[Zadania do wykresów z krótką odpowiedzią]
┌──

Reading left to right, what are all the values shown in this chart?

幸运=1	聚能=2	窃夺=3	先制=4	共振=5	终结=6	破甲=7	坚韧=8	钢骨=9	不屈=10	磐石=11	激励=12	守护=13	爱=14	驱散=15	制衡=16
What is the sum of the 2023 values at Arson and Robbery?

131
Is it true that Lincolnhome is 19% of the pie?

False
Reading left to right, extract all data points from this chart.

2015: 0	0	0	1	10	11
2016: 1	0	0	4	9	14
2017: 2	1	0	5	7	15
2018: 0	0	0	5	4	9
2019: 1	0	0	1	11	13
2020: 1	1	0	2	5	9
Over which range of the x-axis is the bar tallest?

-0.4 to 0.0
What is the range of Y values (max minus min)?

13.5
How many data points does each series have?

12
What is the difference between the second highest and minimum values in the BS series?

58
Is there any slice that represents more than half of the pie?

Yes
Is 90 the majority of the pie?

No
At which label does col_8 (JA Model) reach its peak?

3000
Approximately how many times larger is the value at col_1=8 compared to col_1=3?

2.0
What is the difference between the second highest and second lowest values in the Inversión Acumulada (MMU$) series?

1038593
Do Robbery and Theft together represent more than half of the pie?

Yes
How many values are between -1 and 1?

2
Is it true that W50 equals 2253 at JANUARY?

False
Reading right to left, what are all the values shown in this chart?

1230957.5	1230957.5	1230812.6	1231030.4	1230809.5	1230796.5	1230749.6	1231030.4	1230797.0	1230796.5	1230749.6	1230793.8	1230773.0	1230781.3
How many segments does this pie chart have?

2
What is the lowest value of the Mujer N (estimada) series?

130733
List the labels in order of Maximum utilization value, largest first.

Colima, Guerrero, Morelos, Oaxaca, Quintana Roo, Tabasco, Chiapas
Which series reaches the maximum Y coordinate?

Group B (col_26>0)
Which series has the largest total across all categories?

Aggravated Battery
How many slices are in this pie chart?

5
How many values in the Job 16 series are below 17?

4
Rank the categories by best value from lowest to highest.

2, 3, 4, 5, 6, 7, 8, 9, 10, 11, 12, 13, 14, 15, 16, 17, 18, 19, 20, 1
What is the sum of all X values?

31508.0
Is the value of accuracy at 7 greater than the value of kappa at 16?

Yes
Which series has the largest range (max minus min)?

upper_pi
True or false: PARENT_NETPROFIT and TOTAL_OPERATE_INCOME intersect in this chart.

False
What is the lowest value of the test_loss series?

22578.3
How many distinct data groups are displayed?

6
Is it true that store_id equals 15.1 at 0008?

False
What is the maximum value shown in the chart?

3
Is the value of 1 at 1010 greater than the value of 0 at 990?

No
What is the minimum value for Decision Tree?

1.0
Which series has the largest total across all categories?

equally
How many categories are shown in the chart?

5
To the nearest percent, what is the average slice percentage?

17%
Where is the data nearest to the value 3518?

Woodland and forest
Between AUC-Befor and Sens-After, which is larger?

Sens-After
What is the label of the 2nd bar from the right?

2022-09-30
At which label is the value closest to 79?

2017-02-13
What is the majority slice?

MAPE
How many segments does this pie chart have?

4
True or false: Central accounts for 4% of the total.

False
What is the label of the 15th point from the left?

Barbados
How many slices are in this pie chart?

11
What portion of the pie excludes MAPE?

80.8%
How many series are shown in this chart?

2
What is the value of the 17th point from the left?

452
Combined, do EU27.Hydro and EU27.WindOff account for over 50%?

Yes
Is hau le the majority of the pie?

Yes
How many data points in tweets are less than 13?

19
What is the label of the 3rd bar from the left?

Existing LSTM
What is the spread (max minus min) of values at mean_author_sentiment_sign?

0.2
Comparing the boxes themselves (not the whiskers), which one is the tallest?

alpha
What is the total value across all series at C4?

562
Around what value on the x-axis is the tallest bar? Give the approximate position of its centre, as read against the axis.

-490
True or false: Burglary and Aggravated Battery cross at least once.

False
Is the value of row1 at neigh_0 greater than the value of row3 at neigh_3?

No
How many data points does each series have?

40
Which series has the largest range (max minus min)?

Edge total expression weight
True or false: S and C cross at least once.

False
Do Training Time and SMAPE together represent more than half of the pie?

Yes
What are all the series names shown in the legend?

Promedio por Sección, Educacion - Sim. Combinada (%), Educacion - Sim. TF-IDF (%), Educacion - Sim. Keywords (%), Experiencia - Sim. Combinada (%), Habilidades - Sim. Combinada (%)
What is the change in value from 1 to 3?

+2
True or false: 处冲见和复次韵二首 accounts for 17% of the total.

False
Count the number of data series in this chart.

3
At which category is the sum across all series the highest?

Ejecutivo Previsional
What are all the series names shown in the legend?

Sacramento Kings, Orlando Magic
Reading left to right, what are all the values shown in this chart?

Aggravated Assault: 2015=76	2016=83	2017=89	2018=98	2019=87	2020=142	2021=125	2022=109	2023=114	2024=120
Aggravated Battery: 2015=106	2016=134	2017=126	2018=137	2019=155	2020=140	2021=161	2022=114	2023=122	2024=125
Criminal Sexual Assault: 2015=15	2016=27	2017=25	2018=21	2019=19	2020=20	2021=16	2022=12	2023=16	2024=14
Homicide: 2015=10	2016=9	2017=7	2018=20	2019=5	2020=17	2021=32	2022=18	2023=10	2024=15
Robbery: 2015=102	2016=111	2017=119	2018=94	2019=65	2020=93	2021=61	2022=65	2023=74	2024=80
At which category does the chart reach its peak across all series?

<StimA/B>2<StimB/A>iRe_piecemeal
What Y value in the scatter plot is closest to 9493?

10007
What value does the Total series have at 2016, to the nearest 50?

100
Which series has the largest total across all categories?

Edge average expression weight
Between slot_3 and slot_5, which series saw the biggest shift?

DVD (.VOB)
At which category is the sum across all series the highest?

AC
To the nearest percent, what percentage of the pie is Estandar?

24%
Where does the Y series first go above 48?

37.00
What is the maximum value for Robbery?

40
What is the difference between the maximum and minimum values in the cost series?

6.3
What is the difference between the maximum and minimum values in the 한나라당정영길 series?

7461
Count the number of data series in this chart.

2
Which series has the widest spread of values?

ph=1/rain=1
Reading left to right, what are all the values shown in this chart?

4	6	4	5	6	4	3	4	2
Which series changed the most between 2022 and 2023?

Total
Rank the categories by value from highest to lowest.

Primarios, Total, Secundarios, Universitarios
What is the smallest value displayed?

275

└──

> _TREŚĆ ZADANIA_
Proszę przedstawić wszystkie powyższe dane jako listę numerowaną, w której każdy wiersz stanowi osobny punkt; puste wiersze należy pominąć.

> _WYNIK ZADANIA_
1. Reading left to right, what are all the values shown in this chart?
2. 幸运=1	聚能=2	窃夺=3	先制=4	共振=5	终结=6	破甲=7	坚韧=8	钢骨=9	不屈=10	磐石=11	激励=12	守护=13	爱=14	驱散=15	制衡=16
3. What is the sum of the 2023 values at Arson and Robbery?
4. 131
5. Is it true that Lincolnhome is 19% of the pie?
6. False
7. Reading left to right, extract all data points from this chart.
8. 2015: 0	0	0	1	10	11
9. 2016: 1	0	0	4	9	14
10. 2017: 2	1	0	5	7	15
11. 2018: 0	0	0	5	4	9
12. 2019: 1	0	0	1	11	13
13. 2020: 1	1	0	2	5	9
14. Over which range of the x-axis is the bar tallest?
15. -0.4 to 0.0
16. What is the range of Y values (max minus min)?
17. 13.5
18. How many data points does each series have?
19. 12
20. What is the difference between the second highest and minimum values in the BS series?
21. 58
22. Is there any slice that represents more than half of the pie?
23. Yes
24. Is 90 the majority of the pie?
25. No
26. At which label does col_8 (JA Model) reach its peak?
27. 3000
28. Approximately how many times larger is the value at col_1=8 compared to col_1=3?
29. 2.0
30. What is the difference between the second highest and second lowest values in the Inversión Acumulada (MMU$) series?
31. 1038593
32. Do Robbery and Theft together represent more than half of the pie?
33. Yes
34. How many values are between -1 and 1?
35. 2
36. Is it true that W50 equals 2253 at JANUARY?
37. False
38. Reading right to left, what are all the values shown in this chart?
39. 1230957.5	1230957.5	1230812.6	1231030.4	1230809.5	1230796.5	1230749.6	1231030.4	1230797.0	1230796.5	1230749.6	1230793.8	1230773.0	1230781.3
40. How many segments does this pie chart have?
41. 2
42. What is the lowest value of the Mujer N (estimada) series?
43. 130733
44. List the labels in order of Maximum utilization value, largest first.
45. Colima, Guerrero, Morelos, Oaxaca, Quintana Roo, Tabasco, Chiapas
46. Which series reaches the maximum Y coordinate?
47. Group B (col_26>0)
48. Which series has the largest total across all categories?
49. Aggravated Battery
50. How many slices are in this pie chart?
51. 5
52. How many values in the Job 16 series are below 17?
53. 4
54. Rank the categories by best value from lowest to highest.
55. 2, 3, 4, 5, 6, 7, 8, 9, 10, 11, 12, 13, 14, 15, 16, 17, 18, 19, 20, 1
56. What is the sum of all X values?
57. 31508.0
58. Is the value of accuracy at 7 greater than the value of kappa at 16?
59. Yes
60. Which series has the largest range (max minus min)?
61. upper_pi
62. True or false: PARENT_NETPROFIT and TOTAL_OPERATE_INCOME intersect in this chart.
63. False
64. What is the lowest value of the test_loss series?
65. 22578.3
66. How many distinct data groups are displayed?
67. 6
68. Is it true that store_id equals 15.1 at 0008?
69. False
70. What is the maximum value shown in the chart?
71. 3
72. Is the value of 1 at 1010 greater than the value of 0 at 990?
73. No
74. What is the minimum value for Decision Tree?
75. 1.0
76. Which series has the largest total across all categories?
77. equally
78. How many categories are shown in the chart?
79. 5
80. To the nearest percent, what is the average slice percentage?
81. 17%
82. Where is the data nearest to the value 3518?
83. Woodland and forest
84. Between AUC-Befor and Sens-After, which is larger?
85. Sens-After
86. What is the label of the 2nd bar from the right?
87. 2022-09-30
88. At which label is the value closest to 79?
89. 2017-02-13
90. What is the majority slice?
91. MAPE
92. How many segments does this pie chart have?
93. 4
94. True or false: Central accounts for 4% of the total.
95. False
96. What is the label of the 15th point from the left?
97. Barbados
98. How many slices are in this pie chart?
99. 11
100. What portion of the pie excludes MAPE?
101. 80.8%
102. How many series are shown in this chart?
103. 2
104. What is the value of the 17th point from the left?
105. 452
106. Combined, do EU27.Hydro and EU27.WindOff account for over 50%?
107. Yes
108. Is hau le the majority of the pie?
109. Yes
110. How many data points in tweets are less than 13?
111. 19
112. What is the label of the 3rd bar from the left?
113. Existing LSTM
114. What is the spread (max minus min) of values at mean_author_sentiment_sign?
115. 0.2
116. Comparing the boxes themselves (not the whiskers), which one is the tallest?
117. alpha
118. What is the total value across all series at C4?
119. 562
120. Around what value on the x-axis is the tallest bar? Give the approximate position of its centre, as read against the axis.
121. -490
122. True or false: Burglary and Aggravated Battery cross at least once.
123. False
124. Is the value of row1 at neigh_0 greater than the value of row3 at neigh_3?
125. No
126. How many data points does each series have?
127. 40
128. Which series has the largest range (max minus min)?
129. Edge total expression weight
130. True or false: S and C cross at least once.
131. False
132. Do Training Time and SMAPE together represent more than half of the pie?
133. Yes
134. What are all the series names shown in the legend?
135. Promedio por Sección, Educacion - Sim. Combinada (%), Educacion - Sim. TF-IDF (%), Educacion - Sim. Keywords (%), Experiencia - Sim. Combinada (%), Habilidades - Sim. Combinada (%)
136. What is the change in value from 1 to 3?
137. +2
138. True or false: 处冲见和复次韵二首 accounts for 17% of the total.
139. False
140. Count the number of data series in this chart.
141. 3
142. At which category is the sum across all series the highest?
143. Ejecutivo Previsional
144. What are all the series names shown in the legend?
145. Sacramento Kings, Orlando Magic
146. Reading left to right, what are all the values shown in this chart?
147. Aggravated Assault: 2015=76	2016=83	2017=89	2018=98	2019=87	2020=142	2021=125	2022=109	2023=114	2024=120
148. Aggravated Battery: 2015=106	2016=134	2017=126	2018=137	2019=155	2020=140	2021=161	2022=114	2023=122	2024=125
149. Criminal Sexual Assault: 2015=15	2016=27	2017=25	2018=21	2019=19	2020=20	2021=16	2022=12	2023=16	2024=14
150. Homicide: 2015=10	2016=9	2017=7	2018=20	2019=5	2020=17	2021=32	2022=18	2023=10	2024=15
151. Robbery: 2015=102	2016=111	2017=119	2018=94	2019=65	2020=93	2021=61	2022=65	2023=74	2024=80
152. At which category does the chart reach its peak across all series?
153. <StimA/B>2<StimB/A>iRe_piecemeal
154. What Y value in the scatter plot is closest to 9493?
155. 10007
156. What value does the Total series have at 2016, to the nearest 50?
157. 100
158. Which series has the largest total across all categories?
159. Edge average expression weight
160. Between slot_3 and slot_5, which series saw the biggest shift?
161. DVD (.VOB)
162. At which category is the sum across all series the highest?
163. AC
164. To the nearest percent, what percentage of the pie is Estandar?
165. 24%
166. Where does the Y series first go above 48?
167. 37.00
168. What is the maximum value for Robbery?
169. 40
170. What is the difference between the maximum and minimum values in the cost series?
171. 6.3
172. What is the difference between the maximum and minimum values in the 한나라당정영길 series?
173. 7461
174. Count the number of data series in this chart.
175. 2
176. Which series has the widest spread of values?
177. ph=1/rain=1
178. Reading left to right, what are all the values shown in this chart?
179. 4	6	4	5	6	4	3	4	2
180. Which series changed the most between 2022 and 2023?
181. Total
182. Rank the categories by value from highest to lowest.
183. Primarios, Total, Secundarios, Universitarios
184. What is the smallest value displayed?
185. 275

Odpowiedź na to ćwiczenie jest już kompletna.